Kitchen’s chief of staff, Donna Tiemann, said any path toward establishing these types of protections would become smoother if the property owner supports the historical zoning designation bid.
“The White family at this time is really not involved in the research that the City Council is doing,” said Miller. “It all comes from Ann Kitchen, but they certainly hope that whoever votes on this in the spring to make this a landmark will help support and maintain the Broken Spoke that we’ve come to know and love.”
If CWS were to support the motion, standard Austin City Council voting requirements would apply — meaning a six-vote simple majority would be required on any first attempt at passing the resolution, seven votes were the proposal to require more than one reading and nine votes if a three-fourths vote were to be required.
Should the property owner object, however, a supermajority vote would be required from the Historic Landmark Commission to advance the case to the Land Use Commission, per state law. A nine-vote supermajority would also be required from the Austin City Council.

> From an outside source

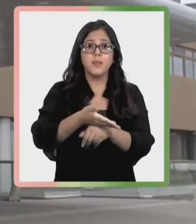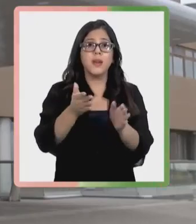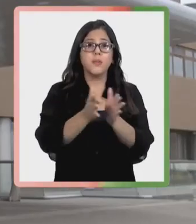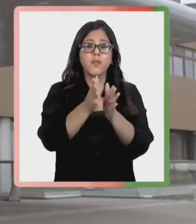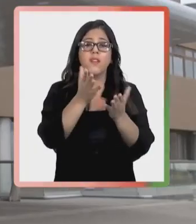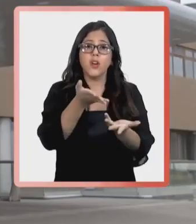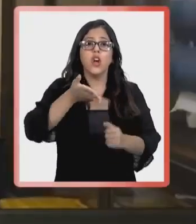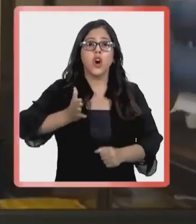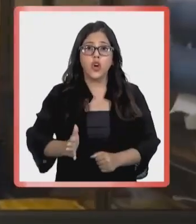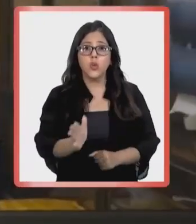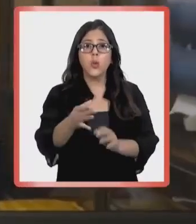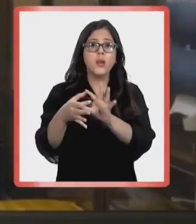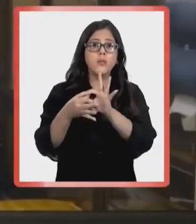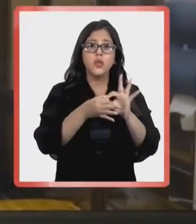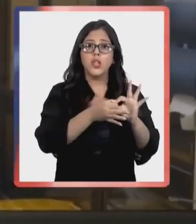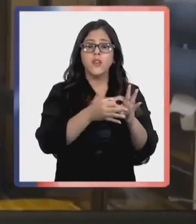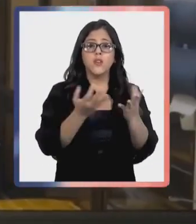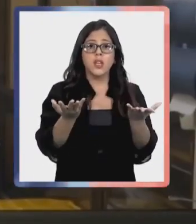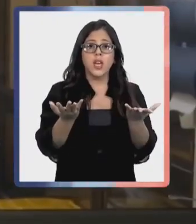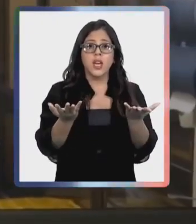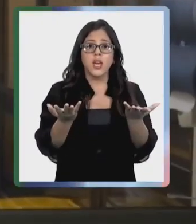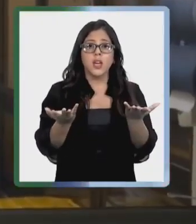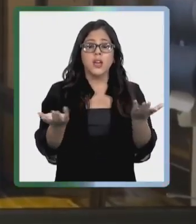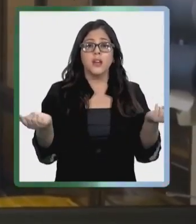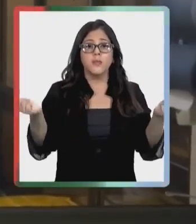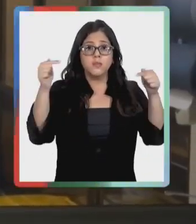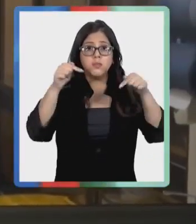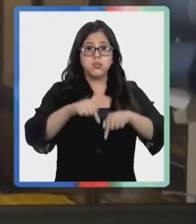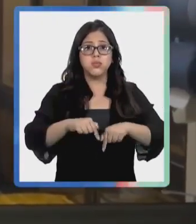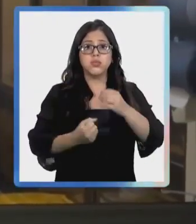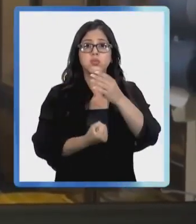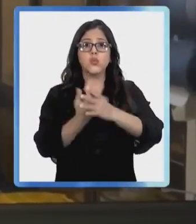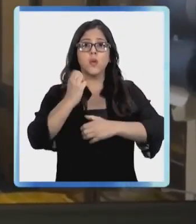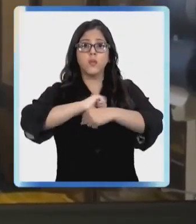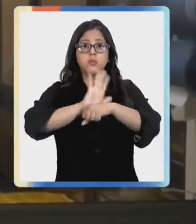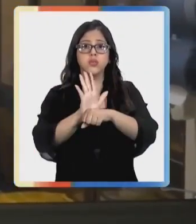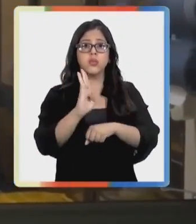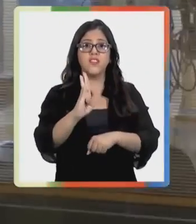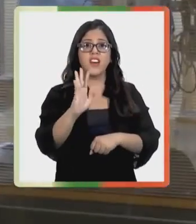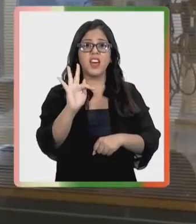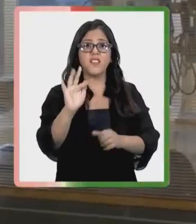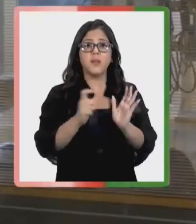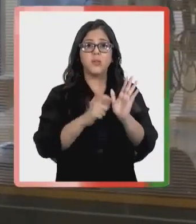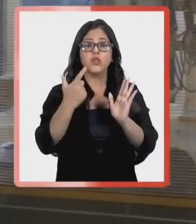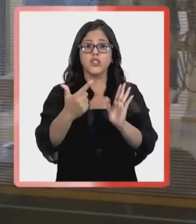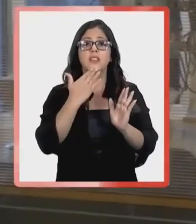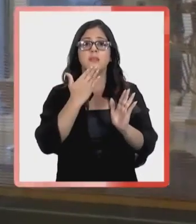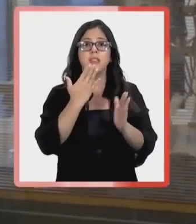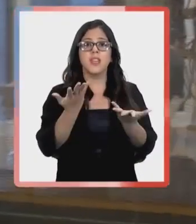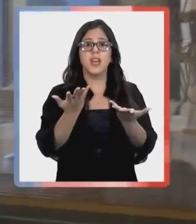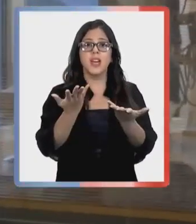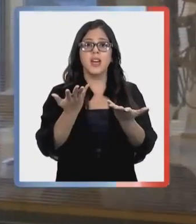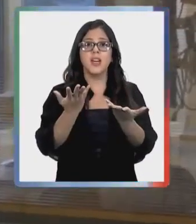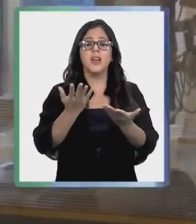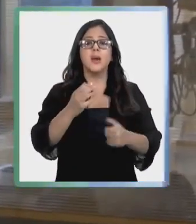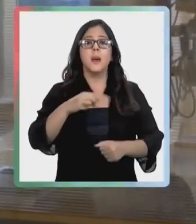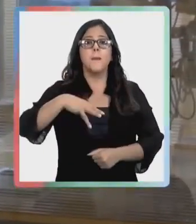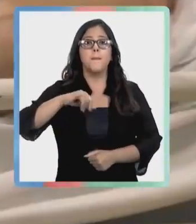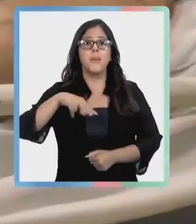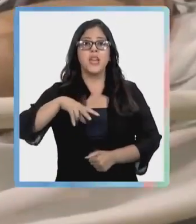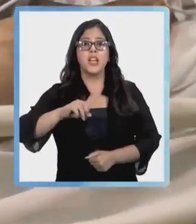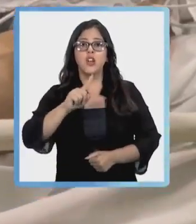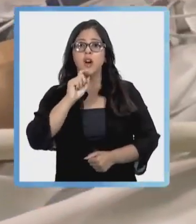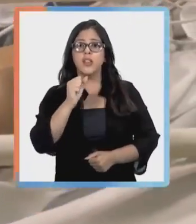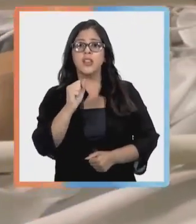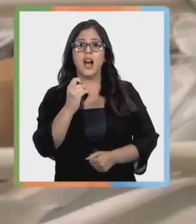reponga la medida, dada la inminente llegada a la región de la nueva subvariante BF.7, también conocida como Minotauro,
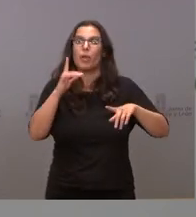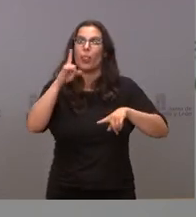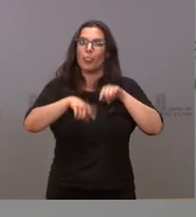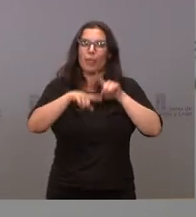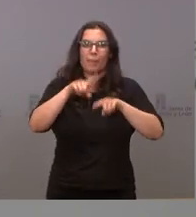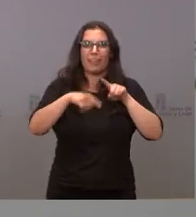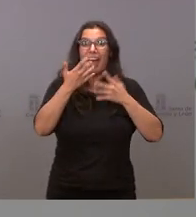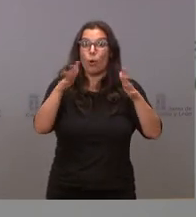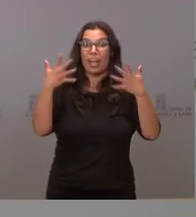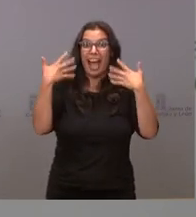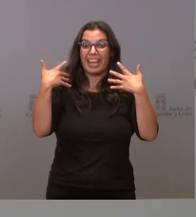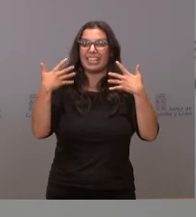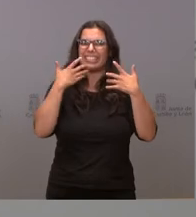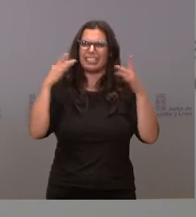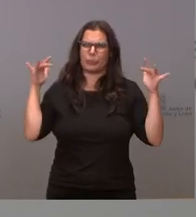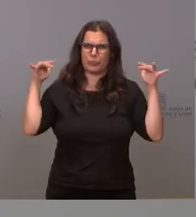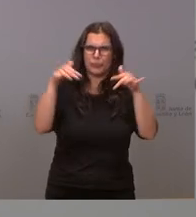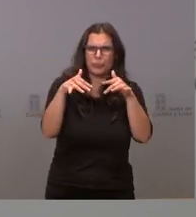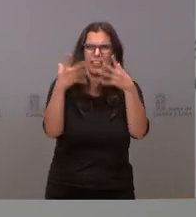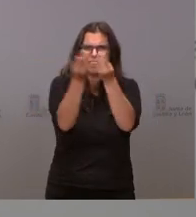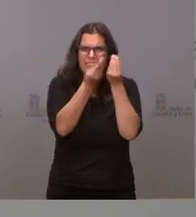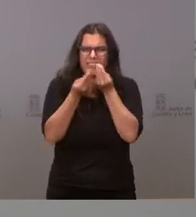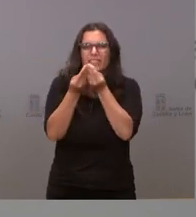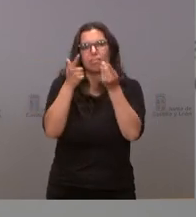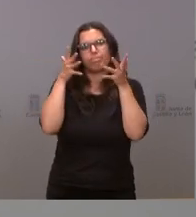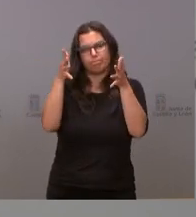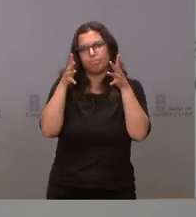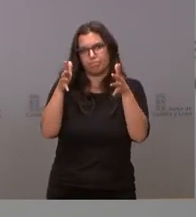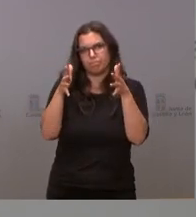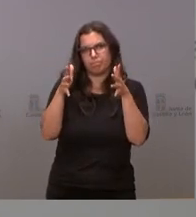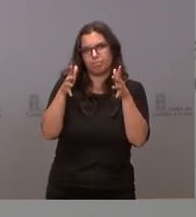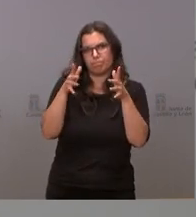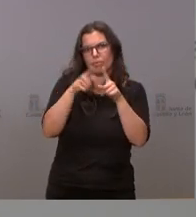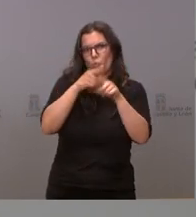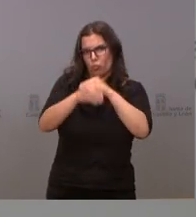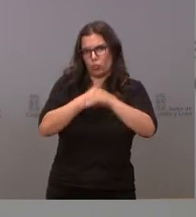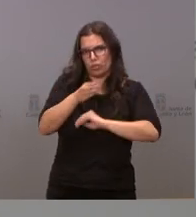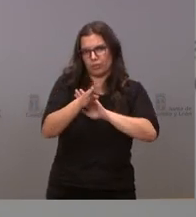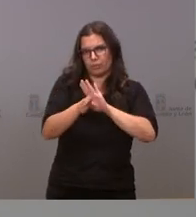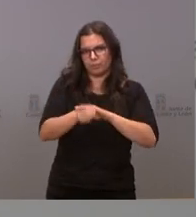aglomeraciones, pues que se recomienda el uso de la mascarilla.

For Austinites and tourists alike, much of the allure resides in the Broken Spoke’s fairy tale origin story. Miller said that the very day South Austin native James White got out of the Army, he was driving down South Lamar Boulevard, then a mile outside of Austin city limits, when he saw a “Land for Lease” sign. White wrote down the number from the sign, found the nearest pay phone and called Jay Johnson, then-owner of the land on which the Broken Spoke now stands.
White, enlisting a number of his friends, constructed the Broken Spoke by hand and subsequently opened the venue to the public in November 1964. White and his wife Annetta owned and operated the dance hall for more than 56 years, before James White’s death in January 2021.
By the time of his death, the Broken Spoke had developed into a staple of Austin music culture and a world famous venue for country music, hosting performers such as Dolly Parton, Willie Nelson, George Strait and Garth Brooks. The dance hall and restaurant has remained virtually unchanged over the years.
“This place really and truly was built by a bunch of Mr. White’s friends that were paid in free drinks,” said Miller, who worked as a music reporter for part of her nine-year career as a Texas-based journalist. “It’s got the low ceiling, it’s got the wooden porches, and it really is unchanged from when I first stepped inside in 1982. And I think that people like that. They see this as a real bonafide honky-tonk.”
The Broken Spoke has remained resilient in recent years, paying $20,000 monthly rental costs without any significant form of income during the early stages of the COVID-19 pandemic just to remain open, according to White-Peacock. It’s yet another example, she says, that the business is deserving of the city’s endorsement.
“We need the city to help us out so we can keep staying. We want to stay where we are, we want to keep the business going,” said White-Peacock. “It was my dad’s dream and we don’t want it to go away, but we do need help from somebody or it will go away.”
“The city helps out Samsung. They help out all these others, Tesla, and all these other big companies, which is fine. But the small businesses like the Broken Spoke, that are so unique, they’re important too,” she continued. “And that’s what keeps your culture alive.”